In a talk at Notre Dame last year, Barrett described in considerable detail the challenging process of adopting John Peter, which took several years. After complications, they were told that the adoption would not proceed. Long after they had reconciled themselves to not being able to adopt him, they got a second chance. By this point, the Barretts had four children, the youngest of whom was still a toddler, and she had just discovered that she was expecting their fifth.

Nevertheless, they moved forward. “I thought, in context, when you think about the value of people and the value of life and what’s really most important, what you can pour yourself into, that raising children and bringing John Peter home were the things of the greatest value that I can do right then, rather than even teaching, being a law professor, which I was at the time,” Barrett said. “That was what was really most important.”

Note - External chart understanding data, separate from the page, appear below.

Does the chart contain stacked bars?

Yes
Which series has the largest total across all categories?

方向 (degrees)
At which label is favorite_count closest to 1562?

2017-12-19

This is not how a woman speaks when she believes her adopted children are less valuable than her own, when she views them as anything other than true members of her family.

But Barrett’s critics didn’t stop there. Others insisted she had “described her child with a disability only by his disability” and that she ignored his talents and attributes.

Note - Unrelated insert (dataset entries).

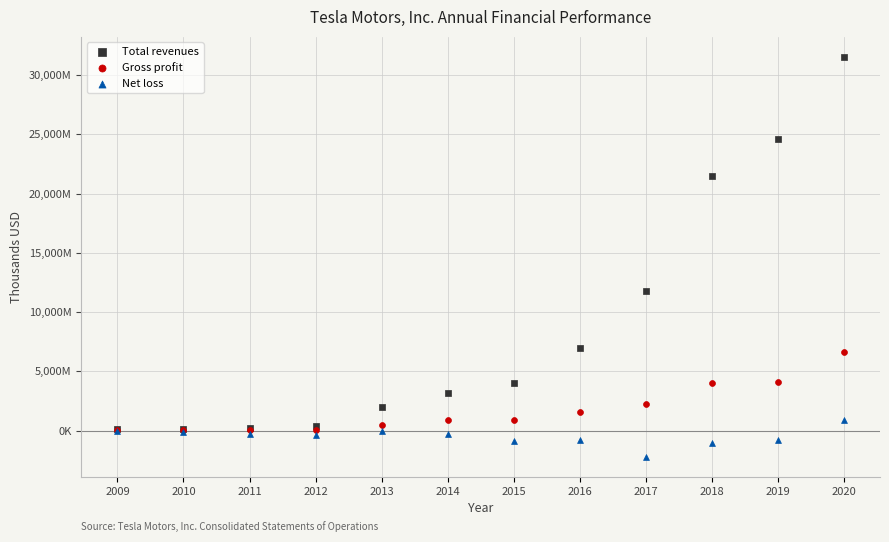

Which series reaches the maximum Y coordinate?

Total revenues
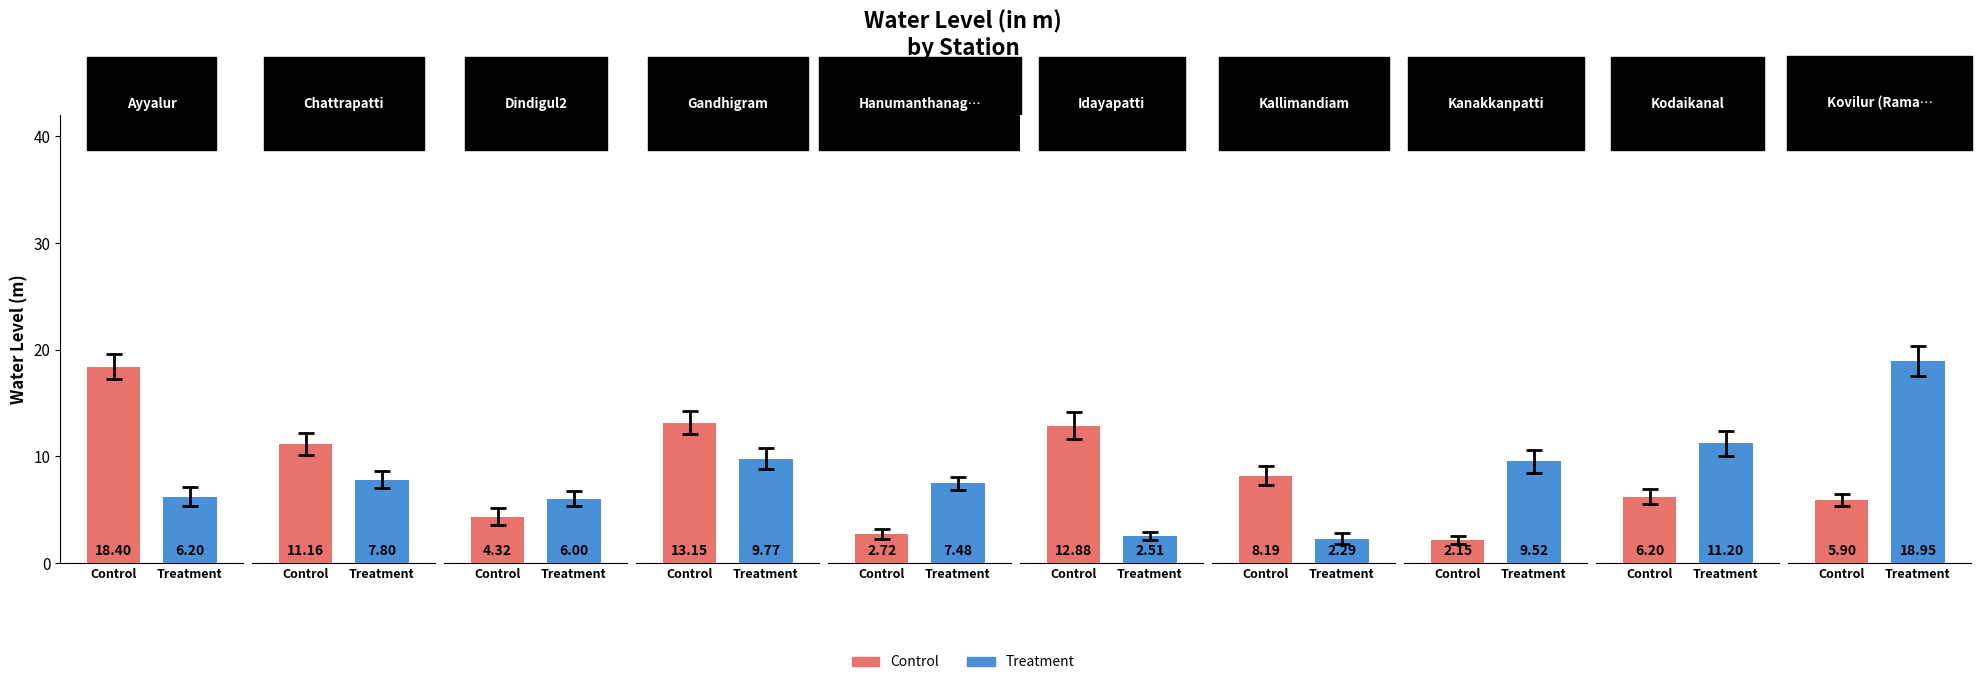

Does the chart contain any negative values?

No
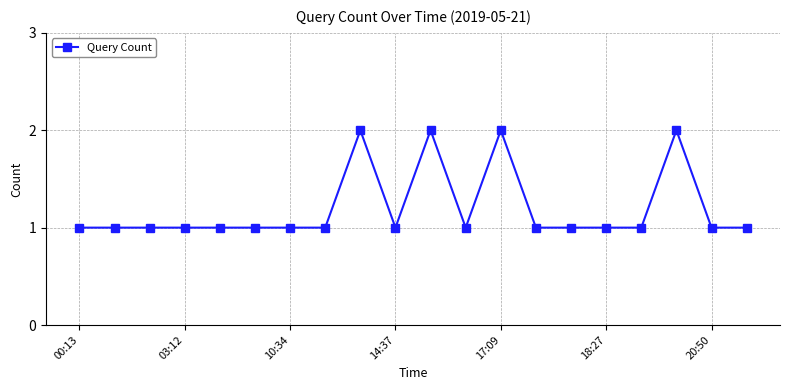

True or false: there are more than 2 points higher than both neighbors.

True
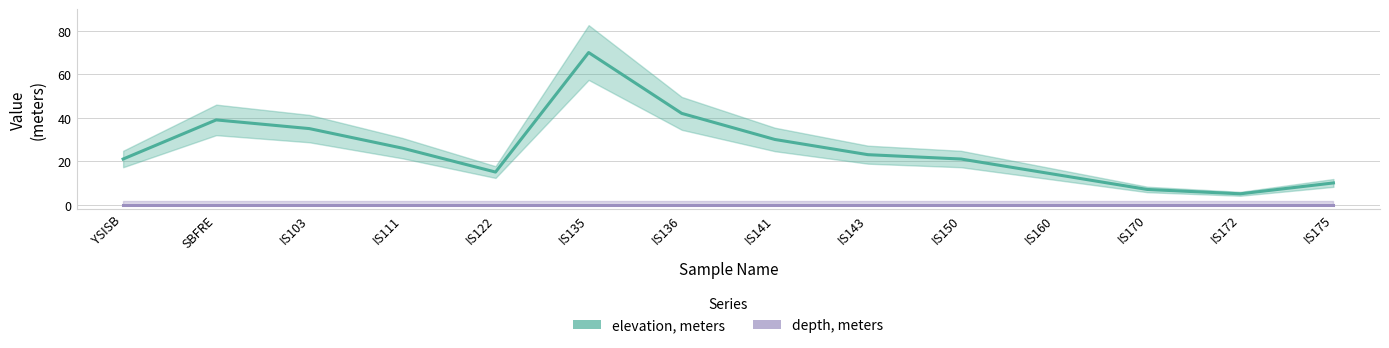

Reading left to right, extract all data points from this chart.

elevation, meters: 21	39	35	26	15	70	42	30	23	21	14	7	5	10
depth, meters: 0	0	0	0	0	0	0	0	0	0	0	0	0	0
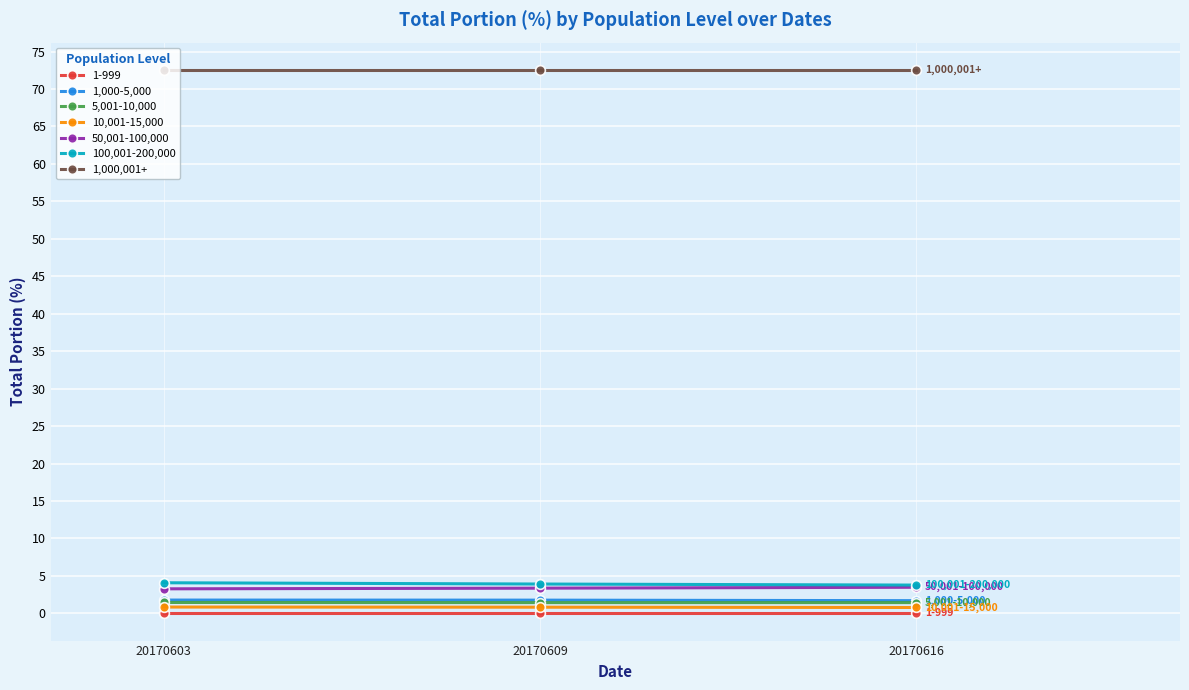

Which series has the largest total across all categories?

1,000,001+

In fact, Barrett said of this child: “Our youngest, Benjamin, is at home with friends. Benjamin has Down syndrome, and he is the unanimous favorite of the family.” In that 2019 talk at Notre Dame, Barrett said: “Sometimes we see things that are very difficult or that are burdens – and Benjamin’s diagnosis definitely derailed us off what we thought life was going to look like, what we thought his life was going to look like. But in a way that we can’t really understand or appreciate but that we see unfold every day, it will be the most important thing that we do probably.”

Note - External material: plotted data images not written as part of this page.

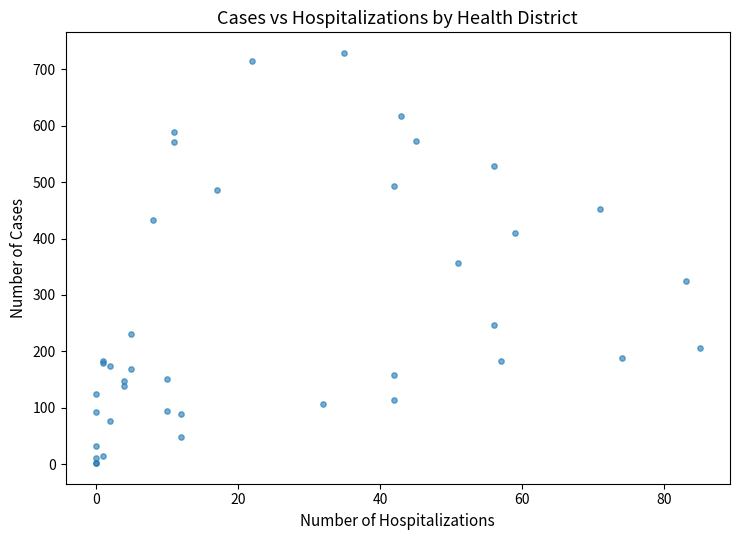

What Y value in the scatter plot is closest to 365?

356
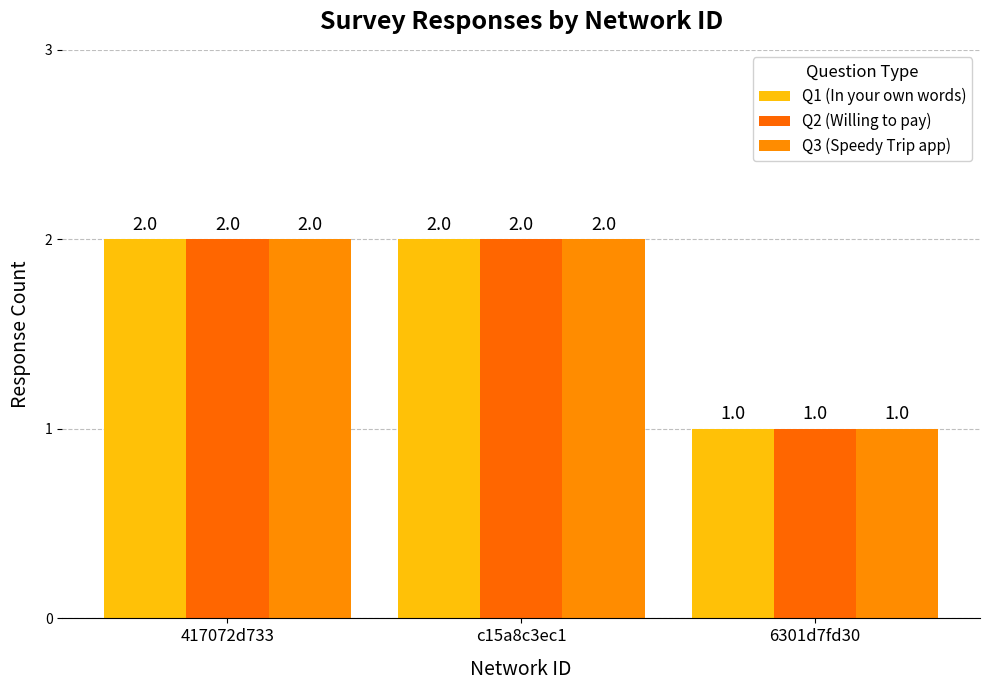

Reading left to right, extract all data points from this chart.

Q1 (In your own words): 2	2	1
Q2 (Willing to pay): 2	2	1
Q3 (Speedy Trip app): 2	2	1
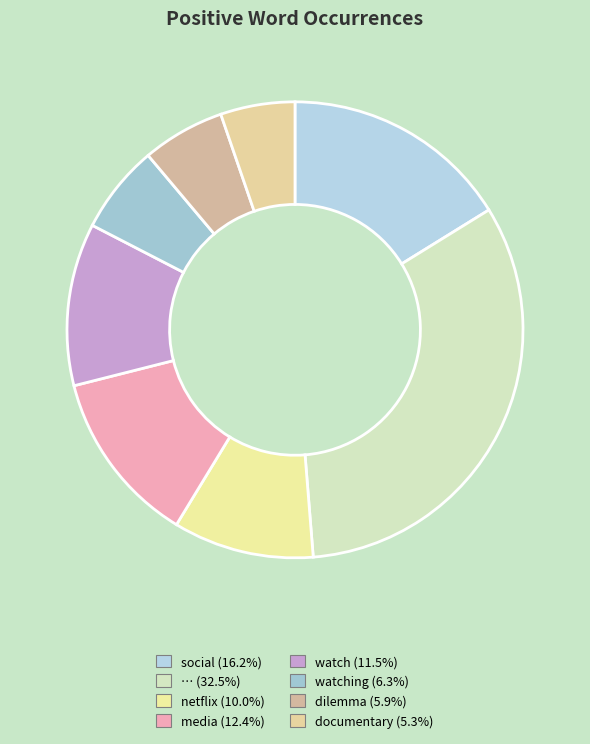

Count the number of slices in the pie.

8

In the end, it was Barrett and her husband, not their critics, who chose to adopt two children from Haiti and raise them as their own and who made the courageous choice to raise their youngest son, eschewing the more common decision of [of others]. For progressives to offer armchair judgments about Barrett’s family in an effort to delegitimize her illustrates their willingness to prioritize ideology above simple humanity.